BA has a capability of automatically zooming

into a region where promising solutions have

been found. This zooming is accompanied by the

automatic switch from explorative moves to local

intensive exploitation. As a result, BA has a quick

convergence rate, at least at early stages of the

iterations, compared with other algorithms.

• Parameter control: Many metaheuristic algorithms

used ﬁxed parameters by using some, pre-tuned

algorithm-dependent parameters. In contrast, BA

uses parameter control, which can vary the

values of parameters (A and r) as the iterations

proceed. This provides a way to automatically

switch from exploration to exploitation when

the optimal solution is approaching. This gives

another advantages of BA over other metaheuristic

algorithms.

In addition, preliminary theoretical analysis by Huang

et al. (2013) suggested that BA has guaranteed global

convergence properties under the right condition, and

BA can also solve large-scale problems eﬀectively.

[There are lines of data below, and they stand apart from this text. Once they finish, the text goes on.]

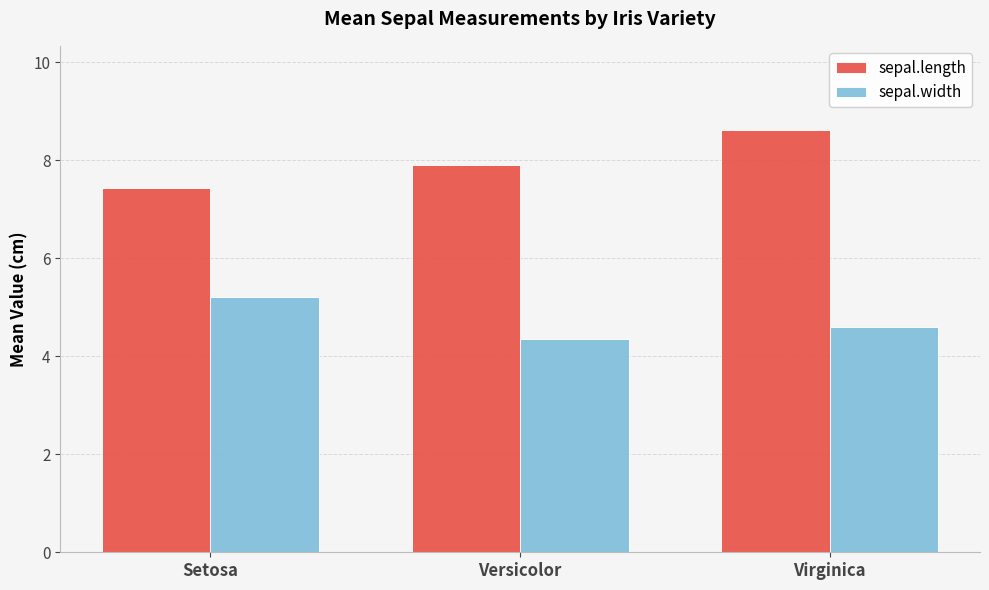

List the series in order of their overall mean, highest first.

sepal.length, sepal.width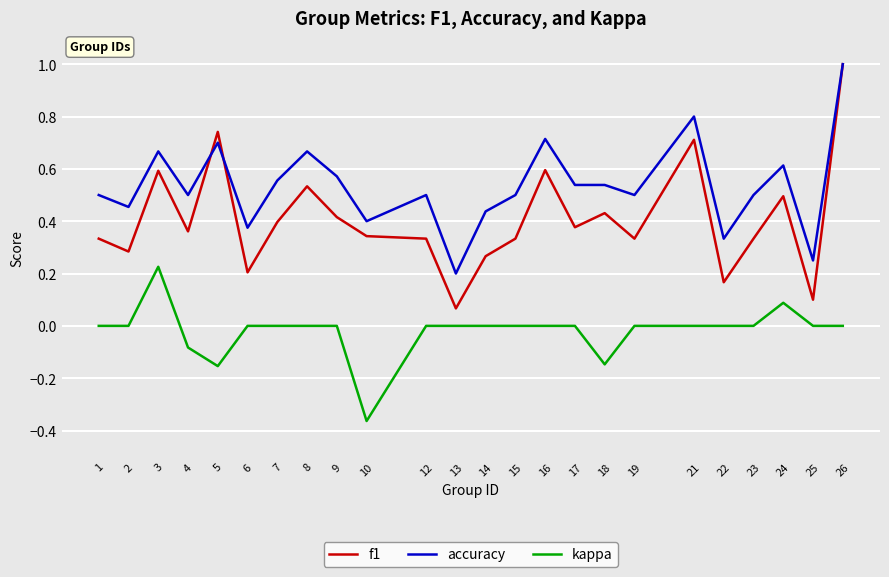

Which series has the largest total across all categories?

accuracy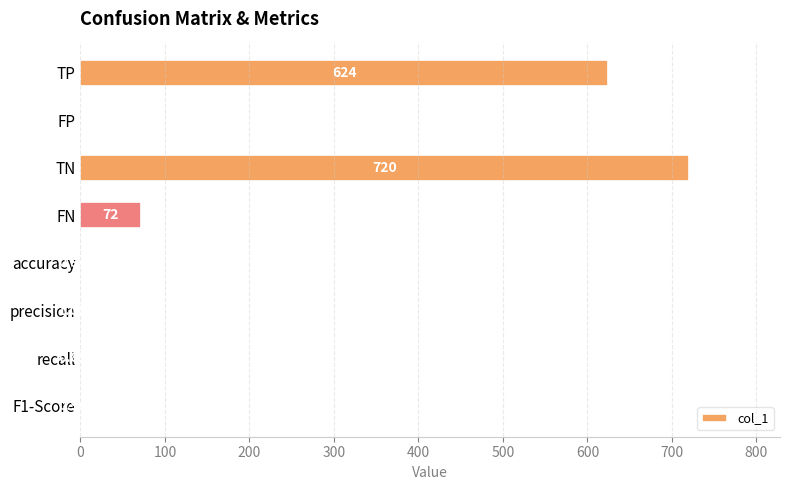

What is the sum of all values?

1419.8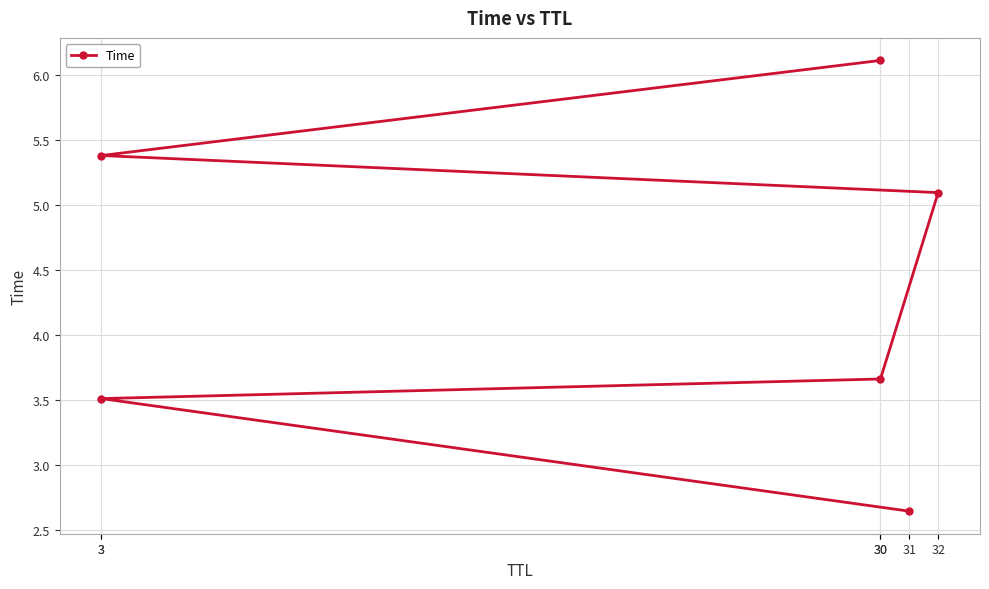

List the labels in order of value, smallest first.

31, 3, 30, 32, 3, 30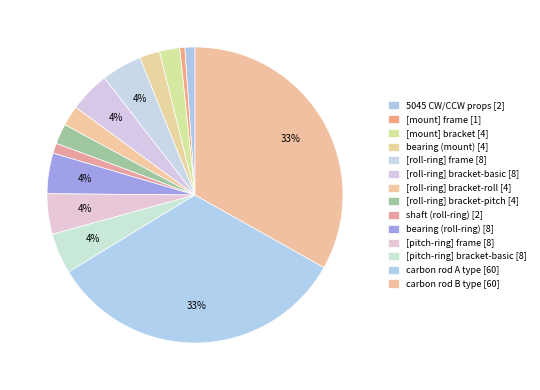

Is it true that [pitch-ring] frame is 4% of the pie?

True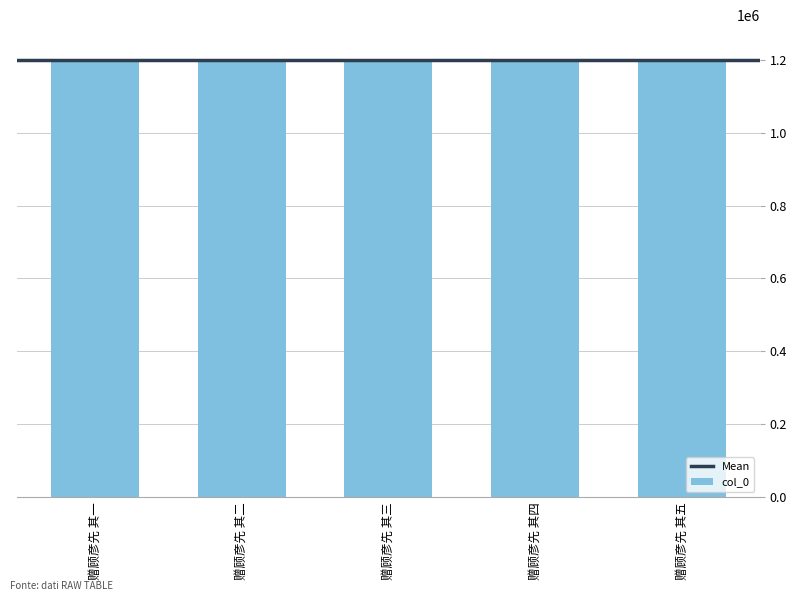

How many values are between 1198389 and 1198391?

3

6.2 Further Research Topics

However, there are still some important issues that

require more research. These key issues are: parameter-

tuning, parameter control and speedup of convergence.

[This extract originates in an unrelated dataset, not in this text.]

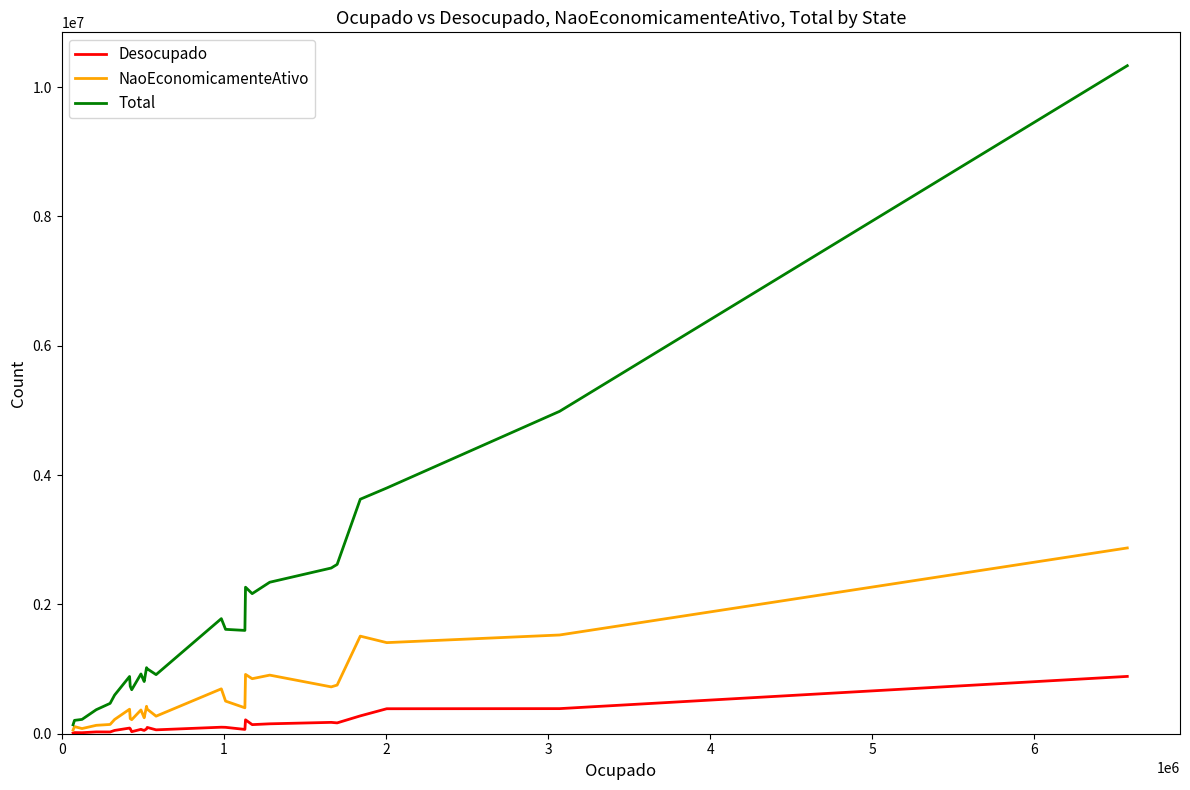

What is the highest value of the NaoEconomicamenteAtivo series?

2873181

Firstly, parameter-tuning is important for any

metaheuristic algorithm to work properly. In almost

all cases, the performance of an algorithm is largely

dependent on the parameters of the algorithm. To ﬁnd

the best parameter settings, detailed parametric studies

have to be carried out. It is not known yet if there

is a method to automatically tune parameters for an

algorithm to achieve the optimal performance for a given

set of problems. This should be an important topic for

further research.

Secondly, associated with the parameter tuning, there

is an important issue of parameter control. In many

algorithms, the parameter settings are ﬁxed, and these

settings will not vary during the iterations. It could be

advantageous and sometime necessary to vary the values

of algorithm-dependent parameters during the iterative

search process. How to vary or control these parameters

is another, higher level, optimisation problem, which

needs further studies. For the bat algorithm, we have

introduced the basic parameter control strategy, there is

still room for improvement. An open question is that:

what is the best control strategy so as to switch from

exploration to exploitation at the right time?

Finally, even though the bat algorithm and other

algorithms are eﬃcient, it is still possible to improve

and enhance their performance further. However, how

to speed up the convergence of an algorithm is still a

very challenging question. It is hoped this this paper

can inspire more research in the near future. Future

research should focus on the theoretical understanding

of metaheuristic algorithms and large-scale problems in

real-world applications (Yang, 2005; Koziel and Yang,

2011; Yang and Koziel, 2011; Yang et al., 2012b).